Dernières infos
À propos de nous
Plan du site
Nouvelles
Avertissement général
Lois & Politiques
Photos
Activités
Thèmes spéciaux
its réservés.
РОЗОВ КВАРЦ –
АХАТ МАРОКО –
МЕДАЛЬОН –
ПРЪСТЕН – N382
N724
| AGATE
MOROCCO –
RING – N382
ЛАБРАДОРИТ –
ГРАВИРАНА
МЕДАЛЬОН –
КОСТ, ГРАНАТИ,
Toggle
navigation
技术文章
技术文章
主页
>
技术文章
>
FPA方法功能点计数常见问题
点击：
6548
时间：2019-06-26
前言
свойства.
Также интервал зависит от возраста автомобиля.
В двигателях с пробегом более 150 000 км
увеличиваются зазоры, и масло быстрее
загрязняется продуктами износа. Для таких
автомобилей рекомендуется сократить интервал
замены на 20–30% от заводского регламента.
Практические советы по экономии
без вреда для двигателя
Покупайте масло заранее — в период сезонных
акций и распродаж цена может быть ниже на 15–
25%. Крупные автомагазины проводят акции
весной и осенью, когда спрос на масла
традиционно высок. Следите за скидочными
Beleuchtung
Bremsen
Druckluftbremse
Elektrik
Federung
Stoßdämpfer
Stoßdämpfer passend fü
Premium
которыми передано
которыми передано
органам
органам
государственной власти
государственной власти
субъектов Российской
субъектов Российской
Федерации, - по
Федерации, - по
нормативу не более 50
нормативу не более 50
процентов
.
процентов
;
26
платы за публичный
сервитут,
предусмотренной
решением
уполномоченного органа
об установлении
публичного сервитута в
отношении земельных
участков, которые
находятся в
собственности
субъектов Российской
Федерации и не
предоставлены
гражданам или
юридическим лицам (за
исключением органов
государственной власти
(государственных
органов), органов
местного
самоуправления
○ ○ ○ ○
▸ **EXERCISE BRIEF**: Your task is to transcribe the listing above in full and exactly.

▸ **SOLUTION TO THE EXERCISE**:
Dernières infos
À propos de nous
Plan du site
Nouvelles
Avertissement général
Lois & Politiques
Photos
Activités
Thèmes spéciaux
its réservés.
РОЗОВ КВАРЦ –
АХАТ МАРОКО –
МЕДАЛЬОН –
ПРЪСТЕН – N382
N724
| AGATE
MOROCCO –
RING – N382
ЛАБРАДОРИТ –
ГРАВИРАНА
МЕДАЛЬОН –
КОСТ, ГРАНАТИ,
Toggle
navigation
技术文章
技术文章
主页
>
技术文章
>
FPA方法功能点计数常见问题
点击：
6548
时间：2019-06-26
前言
свойства.
Также интервал зависит от возраста автомобиля.
В двигателях с пробегом более 150 000 км
увеличиваются зазоры, и масло быстрее
загрязняется продуктами износа. Для таких
автомобилей рекомендуется сократить интервал
замены на 20–30% от заводского регламента.
Практические советы по экономии
без вреда для двигателя
Покупайте масло заранее — в период сезонных
акций и распродаж цена может быть ниже на 15–
25%. Крупные автомагазины проводят акции
весной и осенью, когда спрос на масла
традиционно высок. Следите за скидочными
Beleuchtung
Bremsen
Druckluftbremse
Elektrik
Federung
Stoßdämpfer
Stoßdämpfer passend fü
Premium
которыми передано
которыми передано
органам
органам
государственной власти
государственной власти
субъектов Российской
субъектов Российской
Федерации, - по
Федерации, - по
нормативу не более 50
нормативу не более 50
процентов
.
процентов
;
26
платы за публичный
сервитут,
предусмотренной
решением
уполномоченного органа
об установлении
публичного сервитута в
отношении земельных
участков, которые
находятся в
собственности
субъектов Российской
Федерации и не
предоставлены
гражданам или
юридическим лицам (за
исключением органов
государственной власти
(государственных
органов), органов
местного
самоуправления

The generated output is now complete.